**Your objective**
Reproduce verbatim the lines of the items below, beginning with the line that contains "Source Extractor 2.28.2" and ending after the line that contains "[instrumental pixel values]".

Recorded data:
··········

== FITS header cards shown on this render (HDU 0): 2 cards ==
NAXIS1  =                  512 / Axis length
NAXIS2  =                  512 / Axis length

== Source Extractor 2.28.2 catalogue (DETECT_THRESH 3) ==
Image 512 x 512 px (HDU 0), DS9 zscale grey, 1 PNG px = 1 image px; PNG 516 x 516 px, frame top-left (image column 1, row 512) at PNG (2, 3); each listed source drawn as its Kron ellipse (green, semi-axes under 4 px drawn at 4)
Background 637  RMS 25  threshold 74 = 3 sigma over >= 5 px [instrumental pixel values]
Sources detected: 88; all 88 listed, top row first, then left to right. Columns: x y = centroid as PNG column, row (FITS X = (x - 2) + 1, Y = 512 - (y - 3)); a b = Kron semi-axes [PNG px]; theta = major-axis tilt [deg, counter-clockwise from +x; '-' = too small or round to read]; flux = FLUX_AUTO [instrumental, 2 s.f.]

··········

**The response**
== Source Extractor 2.28.2 catalogue (DETECT_THRESH 3) ==
Image 512 x 512 px (HDU 0), DS9 zscale grey, 1 PNG px = 1 image px; PNG 516 x 516 px, frame top-left (image column 1, row 512) at PNG (2, 3); each listed source drawn as its Kron ellipse (green, semi-axes under 4 px drawn at 4)
Background 637  RMS 25  threshold 74 = 3 sigma over >= 5 px [instrumental pixel values]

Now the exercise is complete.